:: Material for this exercise ::

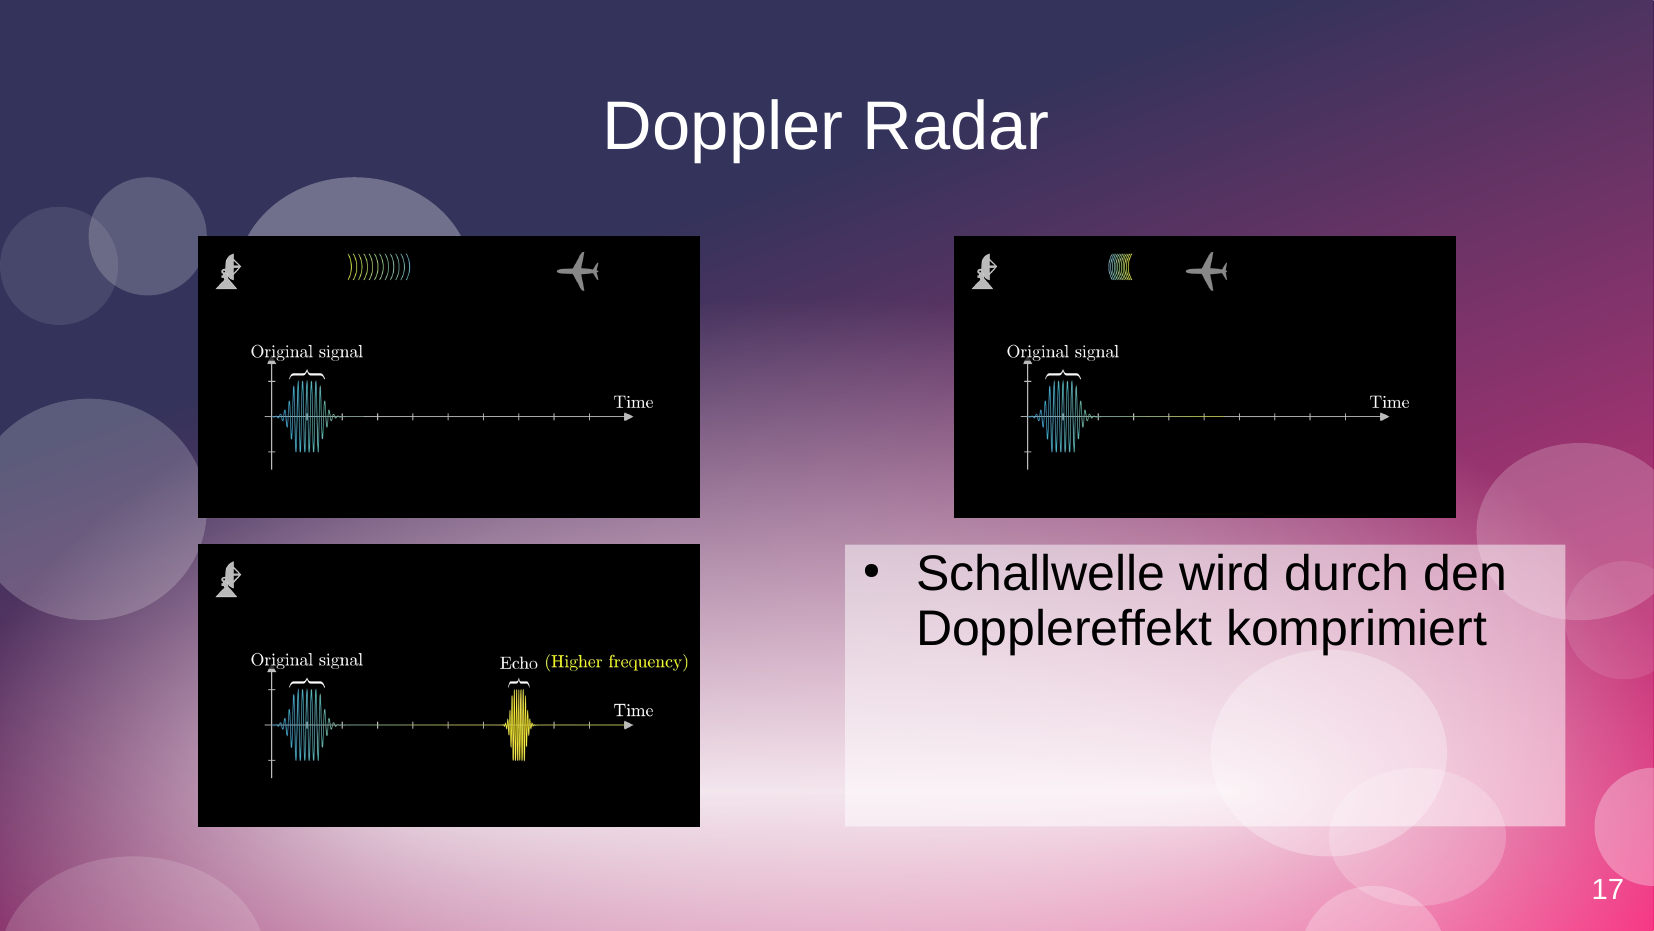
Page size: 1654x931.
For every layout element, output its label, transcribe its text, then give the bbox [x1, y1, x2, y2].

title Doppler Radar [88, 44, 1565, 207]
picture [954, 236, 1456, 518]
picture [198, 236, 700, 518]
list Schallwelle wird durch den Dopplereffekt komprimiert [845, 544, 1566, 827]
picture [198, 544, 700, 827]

:::

> **Set problem**: Rewrite the listing above with "layout element" changed to "page region", keeping everything else the same and omitting the pictures.

> **Exercise answer**:
Page size: 1654x931.
For every page region, output its label, transcribe its text, then give the bbox [x1, y1, x2, y2].

title Doppler Radar [88, 44, 1565, 207]
picture [954, 236, 1456, 518]
picture [198, 236, 700, 518]
list Schallwelle wird durch den Dopplereffekt komprimiert [845, 544, 1566, 827]
picture [198, 544, 700, 827]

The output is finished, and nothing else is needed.